Cafagna is more concerned with older students who have a better understanding of world events and recognize why the drills are necessary. Even so, Cafagna says, the students recognize that practice is necessary to ensure their safety. The principal adds that he has not received any complaints from parents about the drills.


Notifying Parents

School districts have different procedures to alert parents about drills. Some use their district-wide notification system to call or email while a drill is happening, while others will only call during a real emergency. In many cases, when younger students (Pre-K through about second grade) have a drill, the principal will send out an advance notice to parents.

“This is the first time they will be experiencing anything of that nature, and the teachers review with their students what they can expect to encounter during the lockdown,” says Nuzzo. “For upper grades, the students are used to lockdowns.”

During a real lockdown, all parents and guardians will be notified through a mass notification system, explaining what is happening but urging them not to come to school until the situation is resolved.

In the age of cell phones, students may call their parents to tell them they are in lockdown, even before the school has sent out a notification. While a parent’s first thought may be to immediately pick up her child, Nuzzo urges parents to stay home and wait for more information.

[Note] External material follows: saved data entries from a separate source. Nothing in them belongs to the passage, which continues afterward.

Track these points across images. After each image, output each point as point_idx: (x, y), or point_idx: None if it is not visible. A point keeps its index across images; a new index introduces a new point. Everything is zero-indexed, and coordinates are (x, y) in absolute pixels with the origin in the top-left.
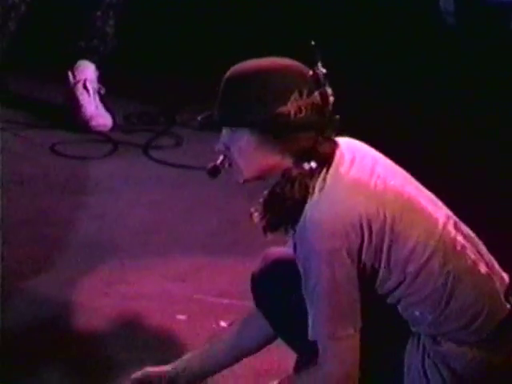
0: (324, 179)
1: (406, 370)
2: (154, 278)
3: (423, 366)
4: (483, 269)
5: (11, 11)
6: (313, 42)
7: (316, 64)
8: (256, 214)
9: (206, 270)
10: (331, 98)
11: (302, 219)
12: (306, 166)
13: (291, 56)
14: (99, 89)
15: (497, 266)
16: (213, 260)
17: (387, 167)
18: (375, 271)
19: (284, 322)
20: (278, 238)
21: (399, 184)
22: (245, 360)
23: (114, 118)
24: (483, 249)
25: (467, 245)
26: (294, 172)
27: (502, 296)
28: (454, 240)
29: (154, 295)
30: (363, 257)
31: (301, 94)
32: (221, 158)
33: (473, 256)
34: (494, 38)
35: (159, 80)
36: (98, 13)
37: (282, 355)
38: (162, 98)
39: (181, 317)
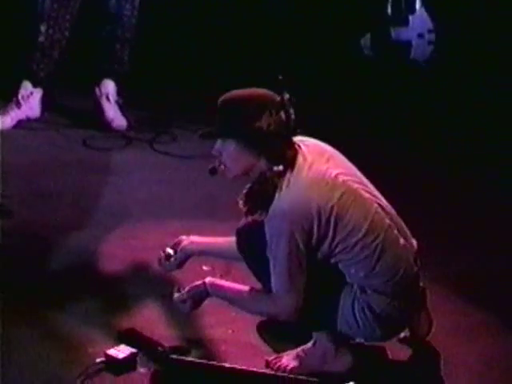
0: (289, 179)
1: (340, 308)
2: (155, 235)
3: (353, 307)
4: (402, 241)
5: (55, 44)
6: (280, 77)
7: (282, 92)
8: (241, 202)
9: (194, 229)
10: (293, 116)
11: (271, 207)
12: (276, 168)
13: (266, 86)
14: (118, 99)
15: (410, 236)
16: (199, 222)
17: (339, 165)
18: (324, 244)
19: (256, 265)
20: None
21: (346, 179)
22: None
23: (128, 120)
24: (403, 226)
25: (392, 224)
26: (268, 174)
27: (412, 259)
28: (383, 220)
29: (156, 247)
30: (314, 236)
31: (271, 114)
32: (217, 161)
33: (395, 232)
34: (399, 65)
35: (162, 94)
36: (118, 45)
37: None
38: (164, 106)
39: None
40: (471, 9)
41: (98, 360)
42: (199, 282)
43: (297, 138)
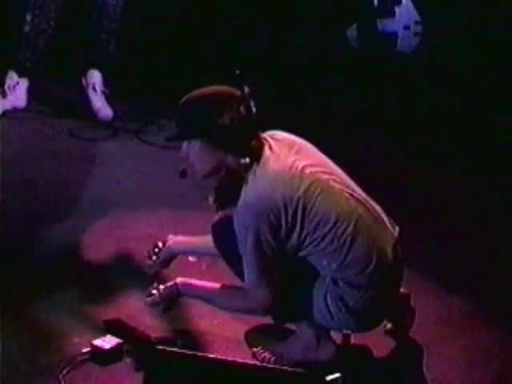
0: (255, 172)
1: (314, 300)
2: (141, 224)
3: (325, 299)
4: (375, 230)
5: (41, 34)
6: (237, 71)
7: (242, 87)
8: (210, 199)
9: (178, 220)
10: (254, 109)
11: (239, 201)
12: (242, 161)
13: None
14: (104, 90)
15: (389, 223)
16: (183, 212)
17: (308, 157)
18: (293, 237)
19: (232, 260)
20: None
21: (314, 171)
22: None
23: (114, 110)
24: (381, 214)
25: (365, 214)
26: (234, 168)
27: (388, 250)
28: (355, 211)
29: (142, 237)
30: (282, 228)
31: (232, 109)
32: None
33: (369, 222)
34: (385, 57)
35: (148, 84)
36: (104, 35)
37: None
38: (150, 97)
39: None
40: (457, 0)
41: (84, 350)
42: (171, 283)
43: (267, 132)
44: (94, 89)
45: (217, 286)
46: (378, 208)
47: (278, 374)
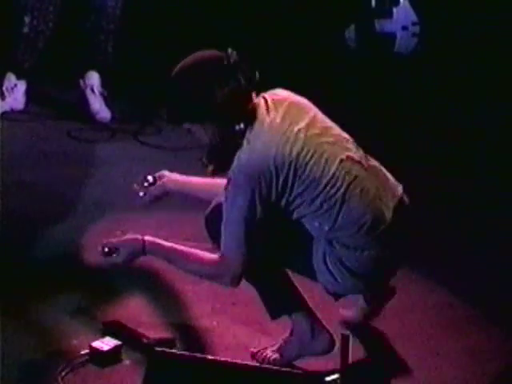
0: (249, 135)
1: (315, 265)
2: (139, 226)
3: (325, 263)
4: (372, 191)
5: (40, 35)
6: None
7: (227, 50)
8: (205, 163)
9: (176, 221)
10: (245, 74)
11: (232, 165)
12: (237, 127)
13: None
14: (102, 91)
15: (391, 183)
16: (181, 214)
17: (304, 118)
18: (283, 198)
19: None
20: None
21: (309, 134)
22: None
23: (113, 112)
24: (378, 172)
25: (361, 175)
26: (230, 134)
27: (387, 210)
28: (348, 173)
29: None
30: (273, 190)
31: (221, 83)
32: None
33: (363, 182)
34: (383, 58)
35: (146, 86)
36: (102, 37)
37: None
38: (148, 98)
39: None
40: (455, 1)
41: (83, 352)
42: (137, 237)
43: (269, 91)
44: (93, 90)
45: (187, 249)
46: (378, 166)
47: (277, 376)
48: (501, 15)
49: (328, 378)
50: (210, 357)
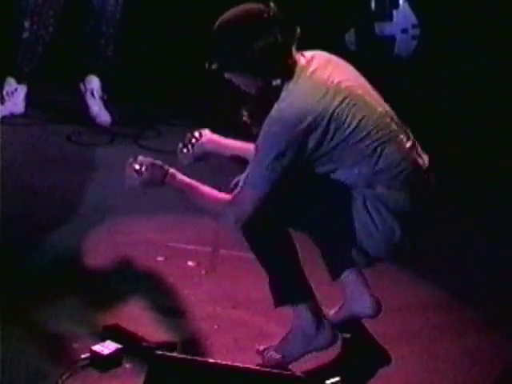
0: (287, 88)
1: (356, 221)
2: (140, 230)
3: (366, 207)
4: (409, 145)
5: (40, 40)
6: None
7: (268, 5)
8: (245, 114)
9: (177, 225)
10: (285, 29)
11: (270, 113)
12: (274, 82)
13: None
14: (102, 95)
15: (420, 150)
16: (182, 218)
17: (344, 74)
18: (323, 146)
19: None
20: None
21: (350, 85)
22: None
23: (113, 116)
24: (410, 136)
25: (399, 130)
26: (268, 88)
27: (422, 165)
28: (388, 125)
29: (141, 243)
30: (310, 142)
31: (263, 35)
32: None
33: (402, 137)
34: (383, 61)
35: (146, 89)
36: (102, 41)
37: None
38: (148, 102)
39: (159, 258)
40: (455, 3)
41: (83, 356)
42: (163, 167)
43: (308, 52)
44: (93, 94)
45: (203, 186)
46: (410, 133)
47: (278, 379)
48: (500, 18)
49: (329, 381)
50: (210, 360)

“I can understand that they have a concern and their first response is to come to the school. But we ask parents to let the police and school administrators do their job, and take the directions that are scripted on the mass notification system,” says Nuzzo. “Any parents trying to get onto school property will be halted because that threatens the safety of the students and the parents themselves. They only add to the chaos.”


Real Threats Versus False Alarms

Going back a decade, schools found themselves inundated with false bomb threats. Up until that point, schools erred on the side of caution and routinely evacuated the school. Yet the threats turned out to be false, and students who called in the bogus threats got their wish – disrupting school and getting out early.

Over the years, police and fire personnel added a procedure to determine if a threat is serious enough for an evacuation. Students are now kept on-site while the threat is assessed.

Last year, three Washington Township schools received bomb threats at the same time, straining emergency resources. Because the schools had practiced drills, the staff kept order while the threat was assessed. No bombs were found.

“Unfortunately, the younger generation today was weaned on security,” says Nuzzo. “School drills are not as emotional as maybe they were 15 years ago if you had to secure a room and lock kids in a classroom. Unfortunately, it’s the era we’re living in today and we have to be very vigilant. School security is a big part of that.”